Re: Perform processing only when watermark updates, buffer data otherwise

Posted by Manas Kale on
URL: http://deprecated-apache-flink-user-mailing-list-archive.369.s1.nabble.com/Perform-processing-only-when-watermark-updates-buffer-data-otherwise-tp34040p34049.html

Also
  •  What happens to watermarks after a union operation? Do I have to assignTimestampsAndWatermarks() again? I guess I will have to since multiple streams are being combined and Flink needs to know how to resolve individual watermarks.
  • What is the difference between union() and connect()?

On Thu, Apr 2, 2020 at 10:33 AM Manas Kale <[hidden email]> wrote:
Hi,
I want to perform some processing on events only when the watermark is updated. Otherwise, for all other events, I want to keep buffering them till the watermark arrives. 
The main motivation behind doing this is that I have several operators that emit events/messages to a downstream operator. Since the order in which events arrive at the downstream operator is not guaranteed to be in chronological event time, I want to manually sort events when the watermark arrives and only then proceed.

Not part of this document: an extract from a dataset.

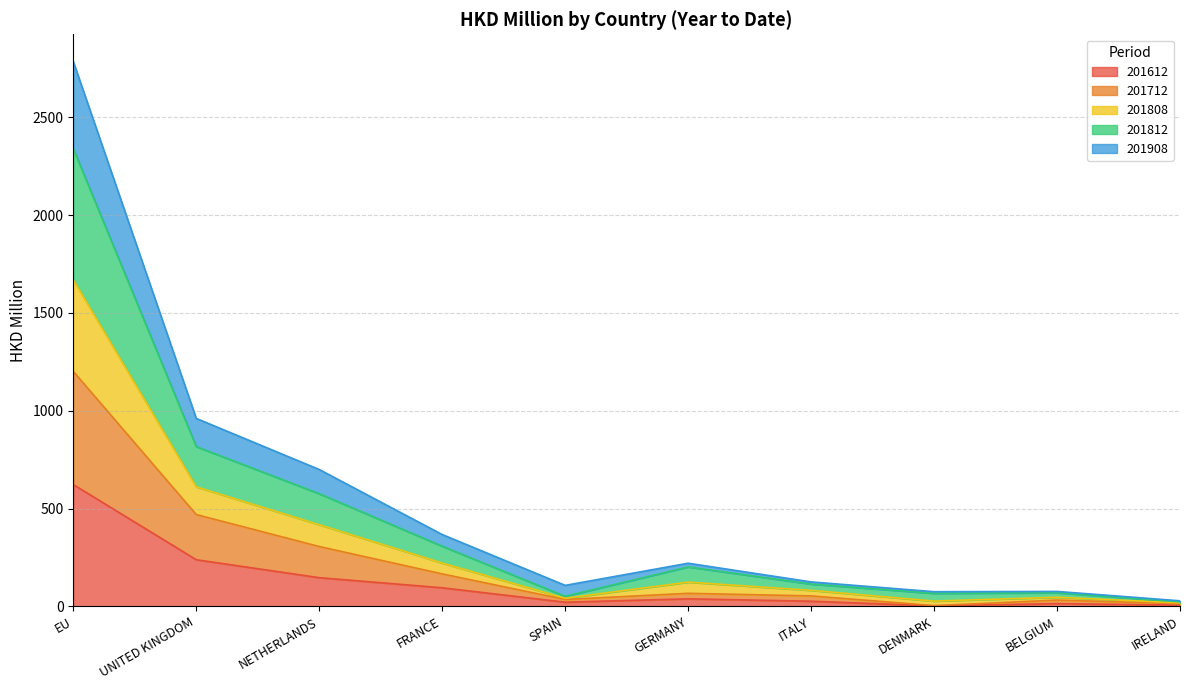

At which category does 201808 reach its first local peak?

GERMANY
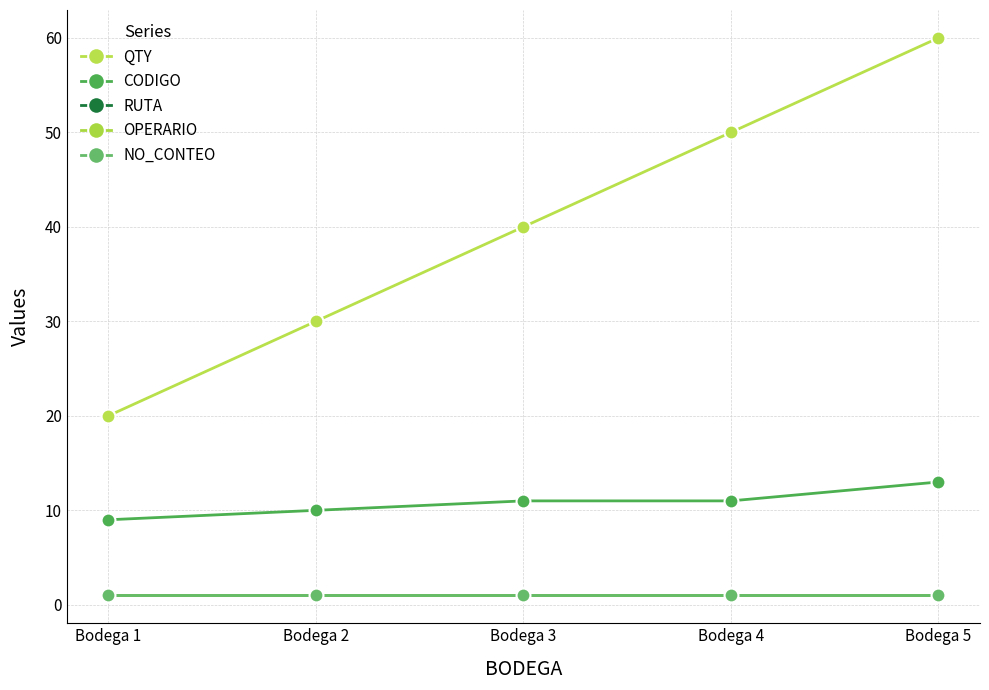

Rank the series by their maximum value, from highest to lowest.

QTY, CODIGO, RUTA, OPERARIO, NO_CONTEO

Specifically, I want to first combine multiple streams and then do the above. Something like : 
stream1.union(stream2, steream3)...

One solution I am exploring is using a global window with a trigger that will fire only when the watermark updates.
stream1.union(stream2, steream3).
keyBy(...).
window(GlobalWindows.create()).
trigger(new OnWatermarkUpdateTrigger()).
process(...)

I will store the latest watermark in the trigger's state store. In the onElement() method, I will FIRE if the current watermark is different than the stored one.

Is this the best way to implement the functionality described above?